The following day Neville Chamberlain went on radio to announce: "Britain is at war with Germany" and went on to say: "This is a sad day for all of us, and to none is it sadder than to me. Everything that I have worked for, everything that I have hoped for, everything that I have believed in during my public life, has crashed into ruins. There is only one thing left for me to do; that is, to devote what strength and powers I have to forwarding the victory of the cause for which we have to sacrifice so much. I cannot tell what part I may be allowed to play myself; I trust I may live to see the day when Hitlerism has been destroyed and a liberated Europe has been re-established."
Richard Lamb, the author of The Ghosts of Peace (1987) described it as a "pathetic broadcast" and "instead of promising speedy help to the ally on whose behalf Britain was going to war, he spoke of his personal grief." Although the people of Poland "expected immediate help, Britain had no intention of coming to Poland's aid." On 9th September, 1939, a Polish military mission led by General Norwid Neugebauer, arrived in London to have talks with William Ironside the Chief of the General Staff.

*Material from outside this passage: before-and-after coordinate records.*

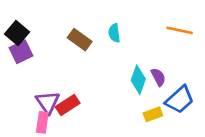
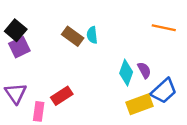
cyan semicircle: (114, 33) -> (92, 35), moved
purple triangle: (48, 102) -> (16, 93), moved
yellow rectangle: (153, 114) -> (139, 104), size x1.5

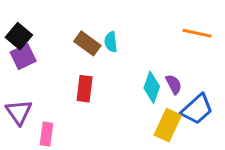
red rectangle: (62, 96) -> (85, 89), moved, turned -50
yellow rectangle: (139, 104) -> (168, 125), turned -45

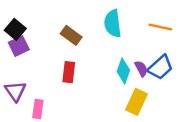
cyan semicircle: (111, 42) -> (113, 23), moved, size x1.6
blue trapezoid: (197, 109) -> (160, 67), moved

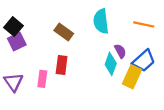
purple semicircle: (141, 69) -> (120, 51), moved
yellow rectangle: (136, 102) -> (132, 77), moved
pink rectangle: (38, 109) -> (42, 79), moved

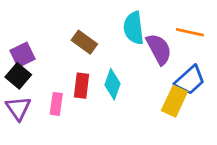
black square: (14, 27) -> (18, 76), moved
purple semicircle: (120, 51) -> (159, 49), moved, size x1.6
cyan diamond: (111, 64) -> (113, 84), moved

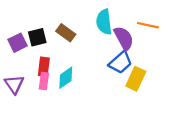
black square: (18, 76) -> (37, 37), moved, turned 36
blue trapezoid: (190, 80) -> (120, 62), moved
cyan diamond: (113, 84) -> (66, 78), moved, turned 35
red rectangle: (82, 86) -> (44, 67), moved

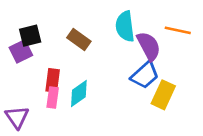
black square: (37, 37) -> (30, 36), moved
purple triangle: (14, 84) -> (17, 117), moved

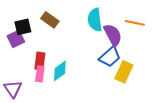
brown rectangle: (79, 40) -> (50, 20), moved

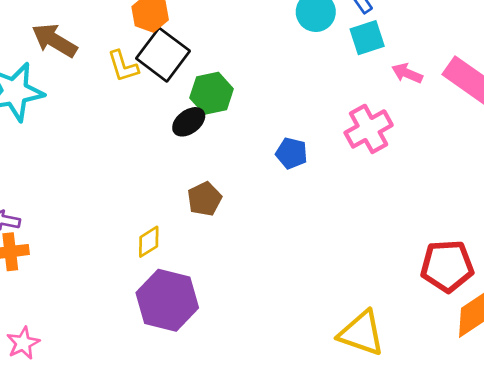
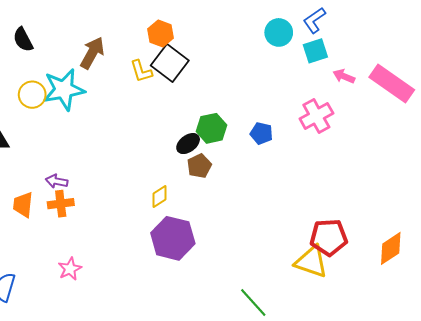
brown arrow: (55, 40) -> (92, 53), turned 88
green hexagon: (212, 93) -> (211, 128), moved
black ellipse: (189, 122) -> (188, 144), moved
red pentagon: (447, 266) -> (329, 237), moved

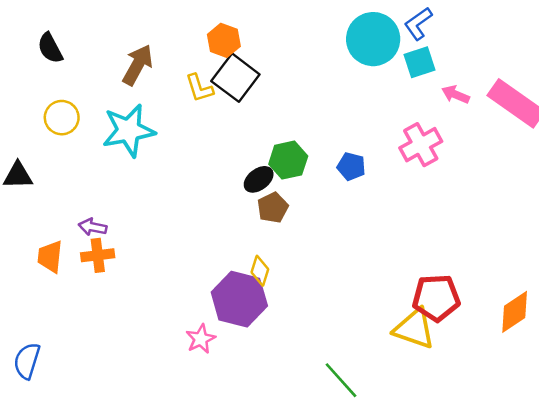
cyan circle: (279, 32) -> (373, 39), size x1.5
cyan star: (64, 90) -> (129, 130), moved
yellow diamond: (160, 197) -> (260, 271), moved, turned -40
pink star: (70, 269) -> (201, 339), moved

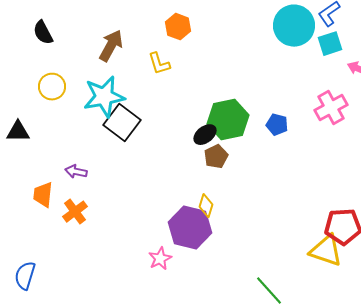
black square: (235, 78) -> (122, 123), moved
green hexagon: (288, 160) -> (228, 120), size x1.4
orange cross: (98, 255) -> (75, 212), moved, turned -30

However, all Ironside could offer was a few thousand old rifles and a few million rounds of ammunition, and he advised them to buy arms from neutral countries such as Spain and Belgium.
On this day in 1939 Harold Nicolson writes in a diary about the blackout.
Motor up ... to London. There are few signs of any undue activity beyond a few khaki figures at Staplehurst and some schoolboys filling sandbags at Maidstone. When we get near London we see a row of balloons hanging like black spots in the air. Go down to the House of Commons at 5.30. They have already darkened the building and lowered the lights... I dine at the Beefsteak (Club).... When I leave the Club, I am startled to find a perfectly black city. Nothing could be more dramatic or give one more of a shock than to leave the familiar Beefsteak and to find outside not the glitter of all the sky-signs, but a pall of black velvet.